## What the task requires
Copy out the lines below word for word, omitting the pictures.

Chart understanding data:
>>>>>

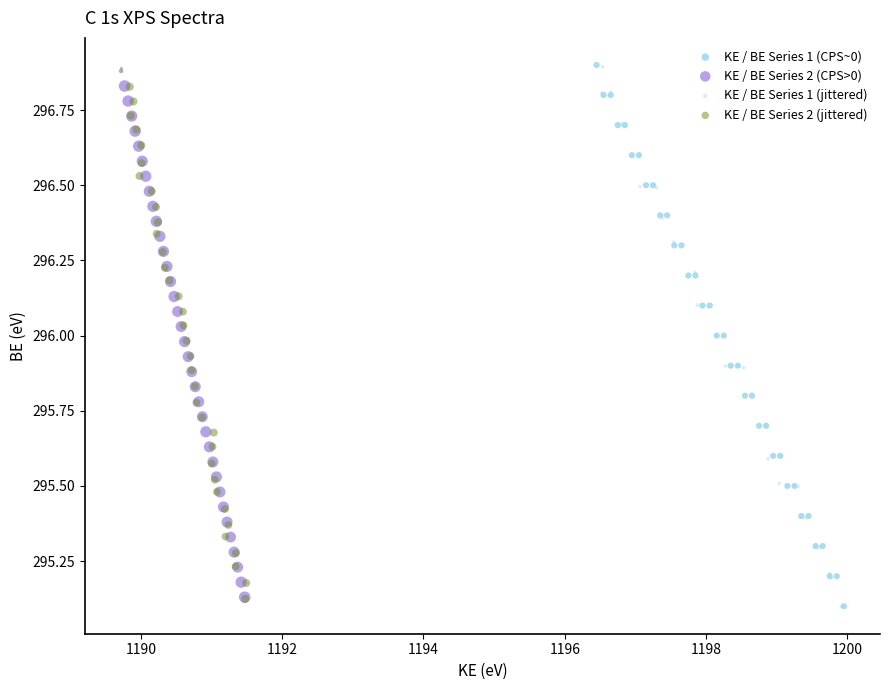

What are all the series names shown in the legend?

KE / BE Series 1 (CPS~0), KE / BE Series 2 (CPS>0), KE / BE Series 1 (jittered), KE / BE Series 2 (jittered)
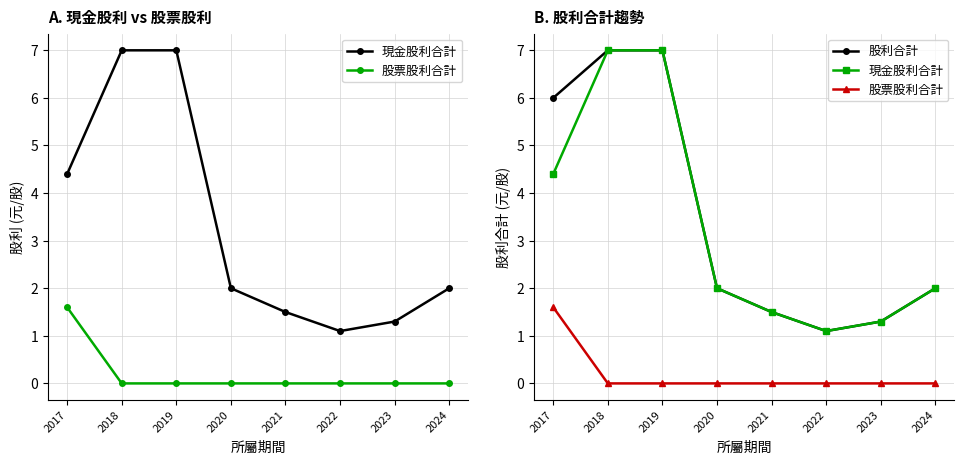

What value does the 現金股利合計 series have at 2023?

1.3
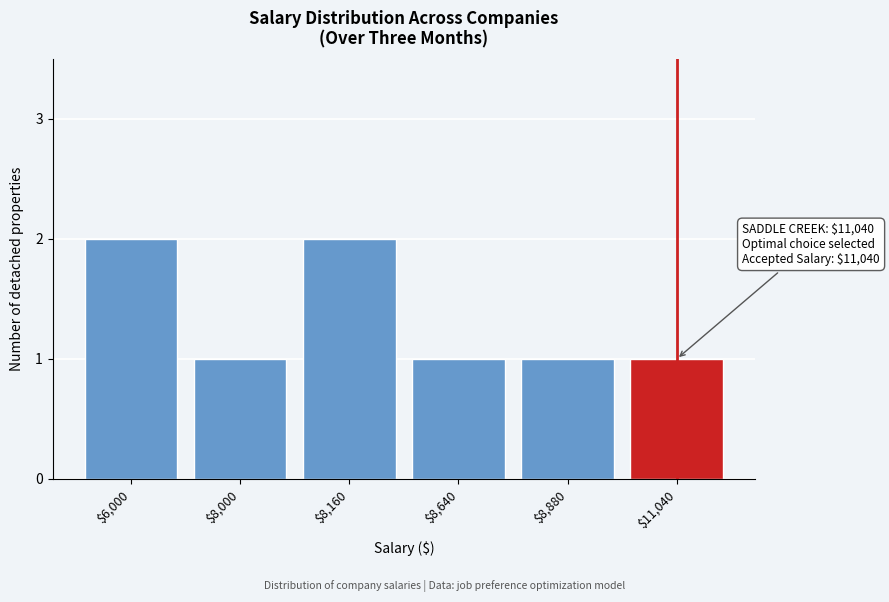

Reading left to right, list all the values displayed in this chart.

2	1	2	1	1	1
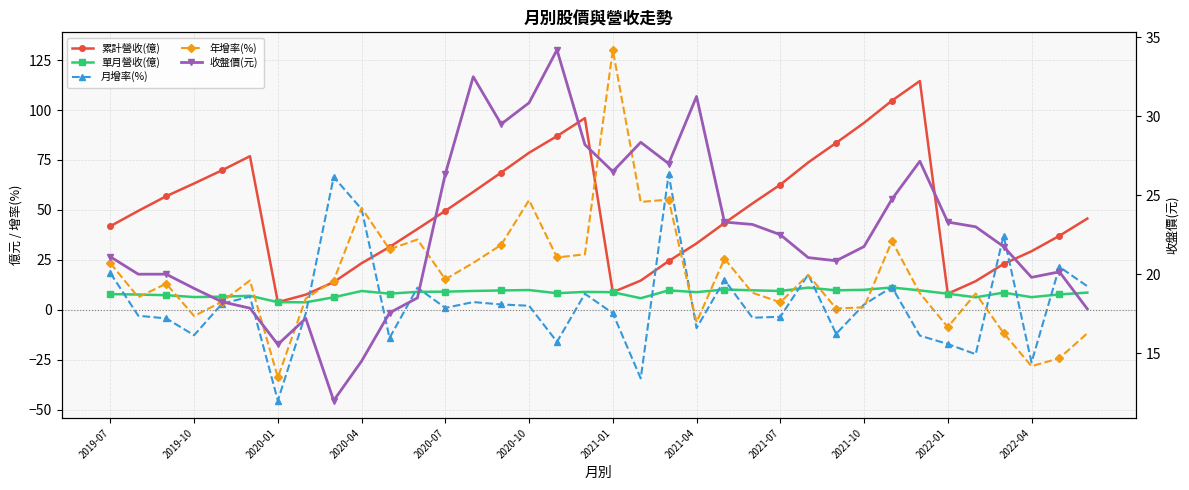

The 年增率(%) series shows 32.5 at 14. True or false?

True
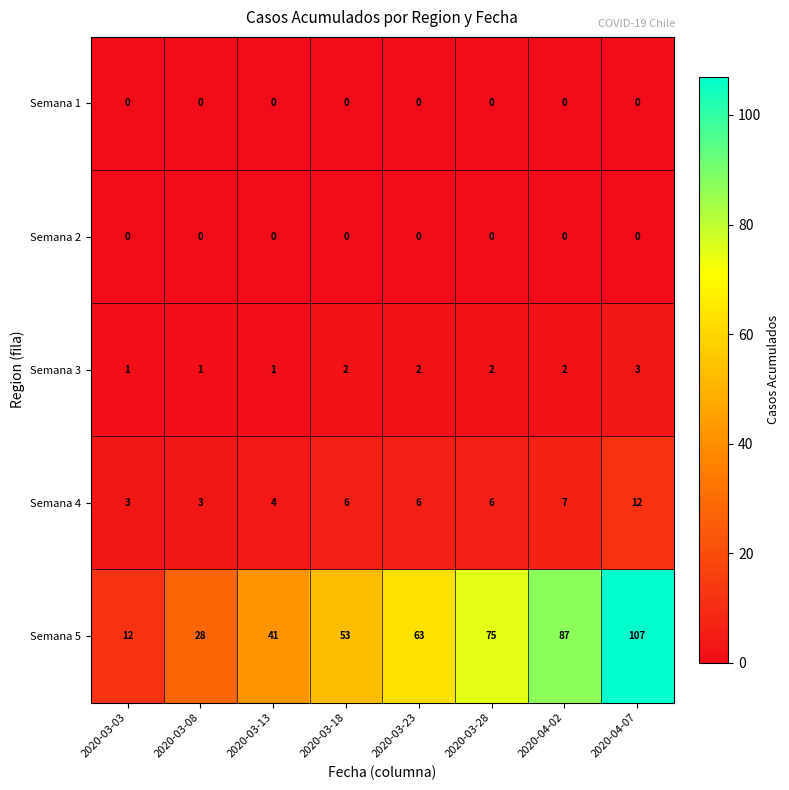

What is the greatest value displayed?

107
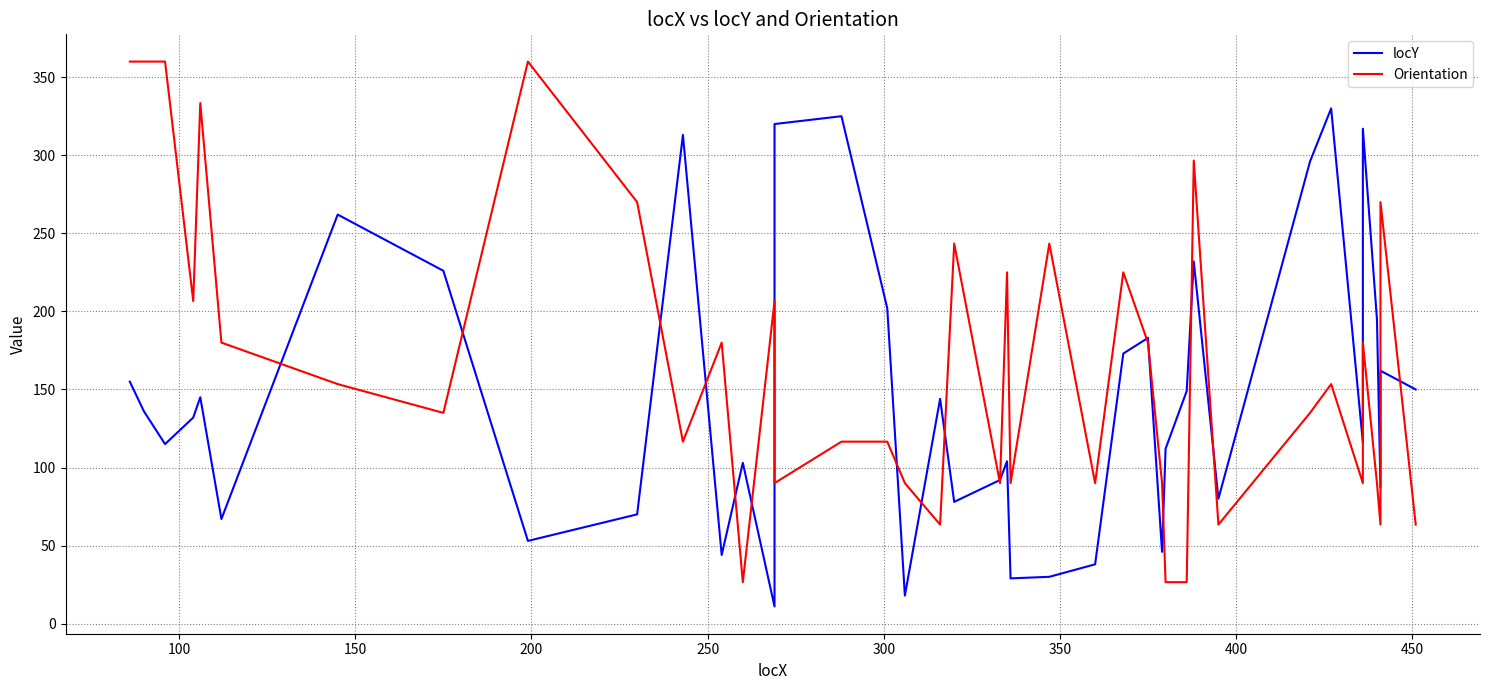

True or false: locY and Orientation intersect in this chart.

True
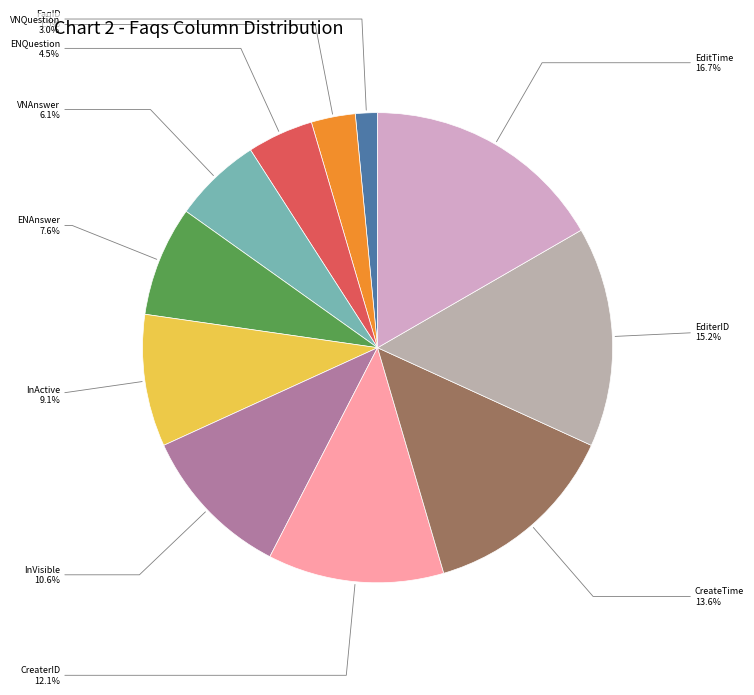

Between VNAnswer and InVisible, which is larger?

InVisible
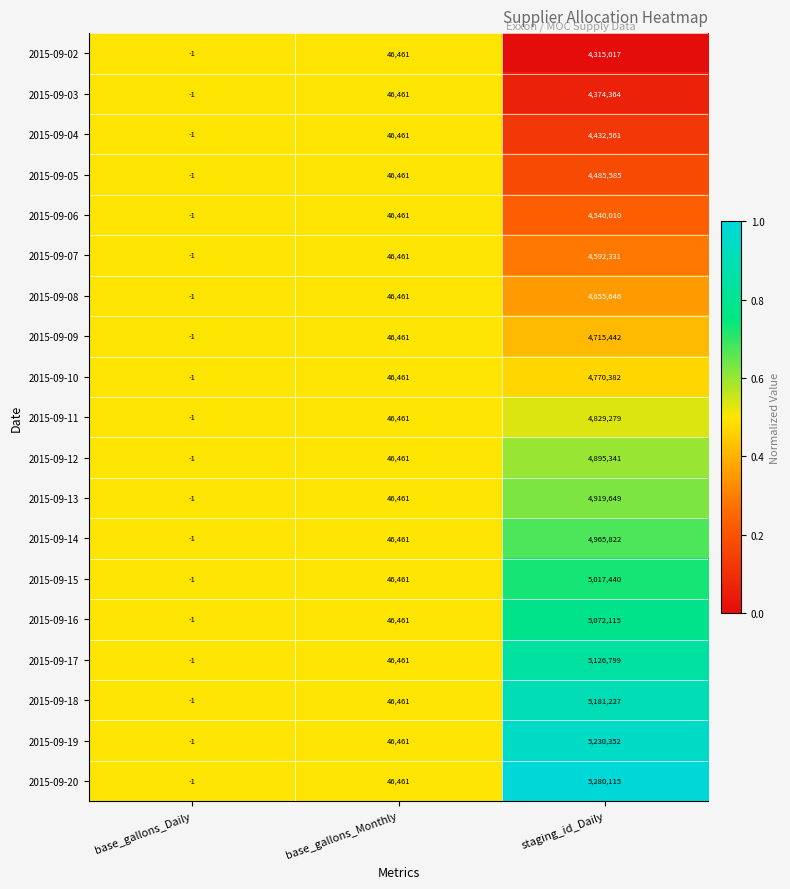

What is the maximum value shown in the chart?

5280115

<<<<<

## Worked solution
What are all the series names shown in the legend?

KE / BE Series 1 (CPS~0), KE / BE Series 2 (CPS>0), KE / BE Series 1 (jittered), KE / BE Series 2 (jittered)

What value does the 現金股利合計 series have at 2023?

1.3

Reading left to right, list all the values displayed in this chart.

2	1	2	1	1	1

The 年增率(%) series shows 32.5 at 14. True or false?

True

What is the greatest value displayed?

107

True or false: locY and Orientation intersect in this chart.

True

Between VNAnswer and InVisible, which is larger?

InVisible

What is the maximum value shown in the chart?

5280115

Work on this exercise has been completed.